Oleh Agus S. Soerono

Wartawan Harian Ekonomi Neraca

Kondisi ekonomi Indonesia sekarang ini bak gula yang diserbu semut. Manisnya pertumbuhan ekonomi Indonesia, ditambah dengan madu investment grade dari lembaga pemeringkat Fitch dan Moody s, membuat ekonomi negeri ini mempunyai daya pikat yang luar biasa.

Konon investor dari Amerika Serikat, China, Malaysia dan Eropa sudah berancang-ancang untuk masuk ke Indonesia. Mereka terutama mengincar pasar sektor ritel dan waralaba Indonesia. Negeri ini dengan penduduk 240 juta jiwa, dengan kelas menengah ke atasnya yang berjumlah sedikitnya 90 juta jiwa. Tentu saja sebuah pasar yang menggiurkan, apalagi pertumbuhan ekonomi kita menunjukkan tren yang terus positif.

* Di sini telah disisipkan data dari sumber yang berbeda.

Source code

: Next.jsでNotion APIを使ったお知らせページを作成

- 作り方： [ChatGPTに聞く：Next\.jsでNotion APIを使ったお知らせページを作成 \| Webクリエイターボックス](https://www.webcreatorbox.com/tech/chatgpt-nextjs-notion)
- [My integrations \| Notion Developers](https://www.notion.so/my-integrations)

Mengapa para investor asing ingin masuk ke pasar ritel dan waralaba Indonesia? Karena dengan jumlah penduduk begitu banyak dan dengan pendapatan per kapita yang menurut prediksi kalangan perbankan bisa mencapai US$4.000 pada akhir 2012, Indonesia menjadi negeri yang menjanjikan keuntungan bagi investasinya.

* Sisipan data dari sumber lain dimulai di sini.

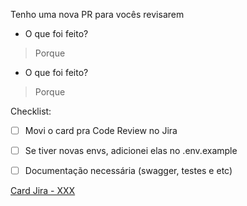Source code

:Tenho uma nova PR para vocês revisarem

- O que foi feito?
> Porque

- O que foi feito?
> Porque

Checklist:

- [ ] Movi o card pra Code Review no Jira

- [ ] Se tiver novas envs, adicionei elas no .env.example

- [ ] Documentação necessária (swagger, testes e etc)

[Card Jira - XXX](https://makima-bot.atlassian.net/browse/MB-XXX)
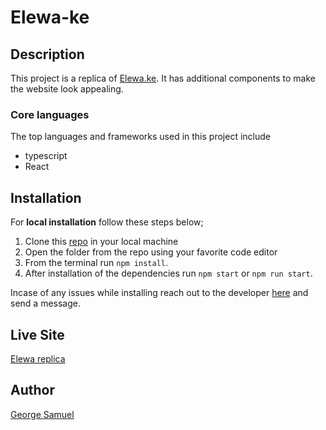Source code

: # Elewa-ke

## Description

This project is a replica of [Elewa.ke](https://elewa.ke).
It has additional components to make the website look appealing.

### Core languages

The top languages and frameworks used in this project include

- typescript
- React

## Installation

For **local installation** follow these steps below;

1. Clone this [repo](https://github.com/Mjomba60/elewa-ke) in your local machine
2. Open the folder from the repo using your favorite code editor
3. From the terminal run `npm install`.
4. After installation of the dependencies run `npm start` or `npm run start`.

Incase of any issues while installing reach out to the developer [here](https://www.linkedin.com/in/george-samuel-504125222/) and send a message.

## Live Site

[Elewa replica](https://elewa.ke)

## Author

[George Samuel](https://www.linkedin.com/in/george-samuel-504125222/)
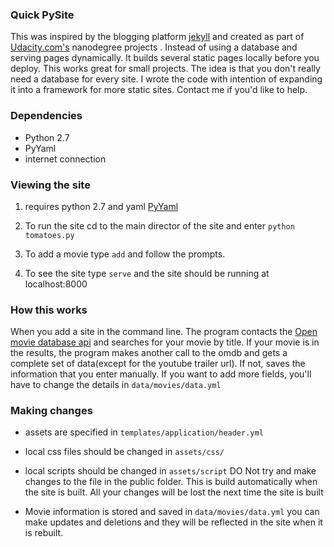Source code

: 

### Quick PySite

This was inspired by the blogging platform [jekyll](jekyllrb.com) and created as part of [Udacity.com's](http://udacity.com) nanodegree projects . Instead of using a database and serving pages dynamically. It builds several static pages locally before you deploy. This works great for small projects. The idea is that you don't really need a database for every site. I wrote the code with intention of expanding it into a framework for more static sites.  Contact me if you'd like to help.

### Dependencies
- Python 2.7
- PyYaml
- internet connection

### Viewing the site

1. requires python 2.7 and yaml  [PyYaml](http://pyyaml.org/wiki/PyYAML)

2. To run the site cd to the main director of the site and enter `python tomatoes.py`

3. To add a movie type `add` and follow the prompts. 

4. To see the site type `serve` and the site should be running at localhost:8000

### How this works

When you add a site in the command line. The program contacts the [Open movie database api](http://www.omdbapi.com/) and searches for your movie by title.  If your movie is in the results, the program makes another call to the omdb and gets a complete set of data(except for the youtube trailer url). If not, saves the information that you enter manually.  If you want to add more fields, you'll have to change the details in `data/movies/data.yml`

### Making changes

- assets are specified in `templates/application/header.yml`
- local css files should be changed in `assets/css/`
- local scripts should be changed in `assets/script`
  DO Not try and make changes to the file in the public folder. This is build automatically when the site 
  is built. All your changes will be lost the next time the site is built


- Movie information is stored and saved in `data/movies/data.yml` you can make updates and deletions and they will be reflected in the site when it is rebuilt.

Pada 7 November Badan Pusat Statistik mencatat bahwa pertumbuhan ekonomi Indonesia pada triwulan III 2011 mencapai 6,5%.

Besaran PDB Indonesia atas dasar harga berlaku pada triwulan III 2011 mencapai Rp1.923,6 triliun sehingga secara kumulatif mencapai Rp 5.482,4 triliun.

Dengan kondisi ekonomi yang demikian membuat investor asing ingin berlomba-lomba masuk ke Indonesia. Kebanyakan mereka ingin masuk ke sektor infrastruktur (jalan tol, air, listrik, pelabuhan, bandara, kereta api) dan sektor konsumerisme yaitu waralaba dan ritel. Sampai akhir tahun 2012 saja diperkirakan ada sedikitnya 100 waralaba asing akan masuk ke Indonesia.

Apakah arti masuknya sekian banyak investor asing di sektor ritel dan waralaba? Memang dari segi penciptaan lapangan kerja, investasi di sektor waralaba sebesar itu bisa menciptakan sumber nafkah bagi banyak orang. Namun apabila dibandingkan dari sisi pendapatan bagi negara, dan trickle down effect-nya bagi pewaralaba (franchisor), tentu lebih banyak rupiah yang terbang ke luar negeri.

Tentu ada baiknya apabila pewaralaba nasional juga melakukan “serangan balik” dengan melakukan penetrasi pasar ke luar negeri. Dari ratusan perusahaan waralaba nasional, boleh dibilang bisa dihitung dengan jari jumlahnya yang sudah ekspansi ke luar negeri.

Momentum kondisi ekonomi yang sedang booming dengan investment grade yang kita peroleh dari Fitch dan Moody s, hendaknya dijadikan saat memperkuat basis retail dan waralaba di dalam negeri, namun juga menjadi pijakan untuk melanglang ke negeri orang. Untuk mengubah dollar menjadi rupiah untuk dibawa kembali pulang kandang.